Si te gusta viajar a lugares recónditos, la literatura y el cine de aventuras, seguro que amas la pintura de Ángel Mateo Charris, un cartagenero universal. Sus escenas pictóricas flotan en un tiempo detenido, casi eterno, tal vez irreal, que atrapa todas nuestras ansias de exotismo. Podría haber sido un gran escritor, su obra tan literaria es una suerte de realismo mágico; de hecho, ha escrito textos maravillosos para exposiciones propias y ajenas, que son deliciosas narraciones o cuentos. El caso es que en sus obras te sumerges con los ojos bien abiertos en historias que te atrapan.

Charris, que tanto ha viajado por todos los continentes, es un hombre de raíces: vive en la misma casa (remodelada) en que nació, en el barrio cartagenero de Las 400. Muy cerca tiene su estudio: un amplio edificio de dos plantas que fue una carpintería. Abajo tiene el almacén con sus cuadros perfectamente ordenados y envueltos, al lado una amplia biblioteca, y en el piso de arriba una luminosa estancia con una mesa de despacho, otra mesa amplia, estanterías y muchos caballetes de un blanco impoluto, sobre los que pinta varios cuadros a la vez. Todo está muy limpio y ordenado porque dice que hacerlo le relaja y le ayuda a pensar. Le hago unas fotos y nos disponemos a hablar de su vida y sobre todo de sus viajes. El viaje es un tema fundamental en su obra y, además uno de sus minuciosos métodos de trabajo desde que hace treinta años se fue a América con Gonzalo Sicre, tras las huellas de Hopper, antes de aquella maravillosa exposición de ambos titulada Cape Cod Cabo de Palos. La obra de Charris, que no está exenta de homenajes, humor e ironía, también le debe mucho a la cultura pop, al cine negro, la publicidad, el cómic o las revistas antiguas.

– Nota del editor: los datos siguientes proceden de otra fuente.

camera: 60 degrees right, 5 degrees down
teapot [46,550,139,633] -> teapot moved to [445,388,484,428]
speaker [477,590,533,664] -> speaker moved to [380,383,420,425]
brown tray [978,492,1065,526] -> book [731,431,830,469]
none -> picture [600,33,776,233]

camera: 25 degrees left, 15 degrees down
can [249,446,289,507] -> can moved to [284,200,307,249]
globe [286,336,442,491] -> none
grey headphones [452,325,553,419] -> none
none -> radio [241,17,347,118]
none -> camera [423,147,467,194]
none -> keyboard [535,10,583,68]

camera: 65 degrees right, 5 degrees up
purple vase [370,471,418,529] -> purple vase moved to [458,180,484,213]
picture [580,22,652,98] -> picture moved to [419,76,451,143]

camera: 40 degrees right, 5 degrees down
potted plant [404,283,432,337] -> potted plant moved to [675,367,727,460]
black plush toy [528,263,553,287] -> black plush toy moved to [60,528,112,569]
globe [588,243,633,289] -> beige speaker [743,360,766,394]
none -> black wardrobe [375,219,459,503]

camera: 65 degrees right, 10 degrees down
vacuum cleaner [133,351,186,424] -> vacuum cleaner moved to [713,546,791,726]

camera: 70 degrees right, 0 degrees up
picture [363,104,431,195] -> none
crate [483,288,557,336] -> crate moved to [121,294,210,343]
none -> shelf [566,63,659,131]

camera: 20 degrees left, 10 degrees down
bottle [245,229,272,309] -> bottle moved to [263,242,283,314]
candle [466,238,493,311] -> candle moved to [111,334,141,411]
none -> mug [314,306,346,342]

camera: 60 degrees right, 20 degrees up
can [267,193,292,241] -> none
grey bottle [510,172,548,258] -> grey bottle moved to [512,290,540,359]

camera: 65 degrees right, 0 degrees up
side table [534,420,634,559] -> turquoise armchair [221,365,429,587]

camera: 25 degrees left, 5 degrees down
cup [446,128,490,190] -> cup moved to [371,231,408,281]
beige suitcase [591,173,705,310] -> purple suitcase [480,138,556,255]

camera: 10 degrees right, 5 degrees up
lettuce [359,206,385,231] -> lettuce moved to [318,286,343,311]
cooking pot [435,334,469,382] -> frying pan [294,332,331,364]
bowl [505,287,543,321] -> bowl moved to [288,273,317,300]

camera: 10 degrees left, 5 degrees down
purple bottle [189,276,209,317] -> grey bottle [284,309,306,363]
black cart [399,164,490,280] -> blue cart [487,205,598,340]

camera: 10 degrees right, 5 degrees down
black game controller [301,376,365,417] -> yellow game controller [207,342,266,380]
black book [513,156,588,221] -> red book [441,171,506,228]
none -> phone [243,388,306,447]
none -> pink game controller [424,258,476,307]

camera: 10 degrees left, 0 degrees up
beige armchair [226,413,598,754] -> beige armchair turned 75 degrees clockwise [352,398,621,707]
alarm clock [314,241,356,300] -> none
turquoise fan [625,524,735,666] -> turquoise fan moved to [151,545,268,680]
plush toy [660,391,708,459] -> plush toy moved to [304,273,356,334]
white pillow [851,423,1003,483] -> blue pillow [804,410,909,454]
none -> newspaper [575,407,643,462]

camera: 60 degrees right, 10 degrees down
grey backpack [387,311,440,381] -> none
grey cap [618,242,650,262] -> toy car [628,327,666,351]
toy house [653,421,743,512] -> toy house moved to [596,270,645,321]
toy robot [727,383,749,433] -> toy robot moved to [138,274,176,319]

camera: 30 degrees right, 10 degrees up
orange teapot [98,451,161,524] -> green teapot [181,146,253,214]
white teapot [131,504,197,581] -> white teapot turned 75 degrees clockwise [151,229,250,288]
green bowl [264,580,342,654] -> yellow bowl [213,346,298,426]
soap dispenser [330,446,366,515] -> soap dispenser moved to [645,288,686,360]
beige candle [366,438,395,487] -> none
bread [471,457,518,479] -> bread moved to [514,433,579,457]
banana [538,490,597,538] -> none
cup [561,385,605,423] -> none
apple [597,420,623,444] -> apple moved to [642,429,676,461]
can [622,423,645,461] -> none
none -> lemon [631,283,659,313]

Tuvo un abuelo minero y «mi otro abuelo era marino y mi padre guardamuelles en el puerto de Cartagena, por eso de pequeño me gustaba ir a ver los barcos y descubrir de qué países venían y a qué lejanos lugares marchaban».

Recuerda cuando su hermano mayor le compró unos colores para pintar en la playa. «Siempre me gustó el rollo creativo, cantaba en un coro y tocaba el sintetizador, pero nunca fui a clases de pintura hasta que hice Bellas Artes en Valencia», dice. Le está especialmente agradecido a Paco Martín, que le encargó trabajos para el Ayuntamiento, el logo de la Mar de Músicas o del Teatro Circo y algunas exposiciones. Nunca olvidará el fin del milenio: Coincidió su gran exposición en 1999 en el IVAM, con más de cien obras de gran formato, la muerte de sus padres, con poco tiempo de diferencia y la operaron de un tumor que lo dejó sordo de un oído (medio Goya, le digo).

Sigue fiel (casi) a su Galería Mi Name is Lolita y me cuenta que viaja solo con una maleta pequeña que no trae cargada de compras, y me dice: «Todo se ha parado con la pandemia, pero yo lo he aguantado porque no tengo gastos, cada vez necesito menos cosas, es lo mejor que yo puedo aportar contra el cambio climático, aparte de no tener coche: vivir más lento y con menos», y añade: «La solución del Mar Menor es acabar con lo de todo por la pasta».